I'm trying to figure out the theoretical chances of variants in two sequences coinciding (in the same position) by chance.
Right now I'm just thinking about the simple case of two aligned sequences of length n (say, 200bp), with a known SNP rate of 0.001 per bp. It's interesting because it seems like a variant of the birthday paradox, but applying the analogy to the case of nucleotides and SNPs is less straightforward than I expected. I also could be wrong about the parallel.
First I'm just concentrating on figuring out the chances of there being a shared SNP at all, regardless of the base being the same. It seems I might be to calculate the probability of there not being a shared SNP pretty easily. Looking at any pair of aligned single nucleotides, the chances of them both being SNPs should be 0.001 * 0.001 = 0.000001. And the chance of them not both being a SNP is then 0.999999. So am I able to then say the chances of there not being a single shared SNP among all the n nucleotides is 0.999999^n?

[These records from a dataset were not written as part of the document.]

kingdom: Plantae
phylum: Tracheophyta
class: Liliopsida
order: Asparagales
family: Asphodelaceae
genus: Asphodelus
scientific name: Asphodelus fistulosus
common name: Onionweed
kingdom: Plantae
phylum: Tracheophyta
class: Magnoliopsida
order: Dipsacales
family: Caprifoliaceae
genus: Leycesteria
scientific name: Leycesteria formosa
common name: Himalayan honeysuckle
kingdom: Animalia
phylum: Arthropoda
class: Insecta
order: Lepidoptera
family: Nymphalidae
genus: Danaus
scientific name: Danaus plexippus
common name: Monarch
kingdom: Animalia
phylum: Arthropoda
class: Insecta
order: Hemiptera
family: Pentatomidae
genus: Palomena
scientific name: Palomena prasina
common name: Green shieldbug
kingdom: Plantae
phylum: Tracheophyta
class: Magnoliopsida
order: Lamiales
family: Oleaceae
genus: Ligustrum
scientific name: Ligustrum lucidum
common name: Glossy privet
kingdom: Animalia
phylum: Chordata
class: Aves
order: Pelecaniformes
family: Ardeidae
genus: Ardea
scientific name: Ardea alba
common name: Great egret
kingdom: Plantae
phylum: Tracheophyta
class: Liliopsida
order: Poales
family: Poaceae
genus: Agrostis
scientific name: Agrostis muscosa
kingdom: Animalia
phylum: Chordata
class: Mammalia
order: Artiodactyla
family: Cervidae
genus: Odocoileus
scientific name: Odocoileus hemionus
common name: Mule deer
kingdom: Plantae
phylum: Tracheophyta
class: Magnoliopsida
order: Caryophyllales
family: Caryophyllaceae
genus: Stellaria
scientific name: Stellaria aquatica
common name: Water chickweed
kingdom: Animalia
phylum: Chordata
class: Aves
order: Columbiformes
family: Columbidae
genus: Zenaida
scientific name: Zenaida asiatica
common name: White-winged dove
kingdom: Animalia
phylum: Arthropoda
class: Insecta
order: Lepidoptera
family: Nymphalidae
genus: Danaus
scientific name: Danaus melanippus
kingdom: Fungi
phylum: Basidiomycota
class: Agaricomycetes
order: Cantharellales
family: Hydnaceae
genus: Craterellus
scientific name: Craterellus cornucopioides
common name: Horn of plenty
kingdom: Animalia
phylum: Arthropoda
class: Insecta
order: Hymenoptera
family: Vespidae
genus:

Edit: I should make clear that I know this is loaded with assumptions that simply aren't true in reality, such as evenly distributed SNPs, unrelatedness of the individuals, etc. Which is why the usefulness of even calculating it is up for debate, but I'm trying to get a sense of the mathematical relationship, all things being equal, between SNP frequency, sequence length, and coincidental SNPs. This is, of course, the null hypothesis, whereas the alternative hypothesis is that the shared SNPs are due to homology.
Note also that the human reference genome itself contains rare SNPs. As a result, at these loci the probability that any two unrelated individuals will have the same non-reference base is very high (since the reference base is the rare allele, and the individuals simply have the common allele).
It only becomes a variant of the birthday paradox if you are asking if in a pool of sequences, there are two that share a SNP.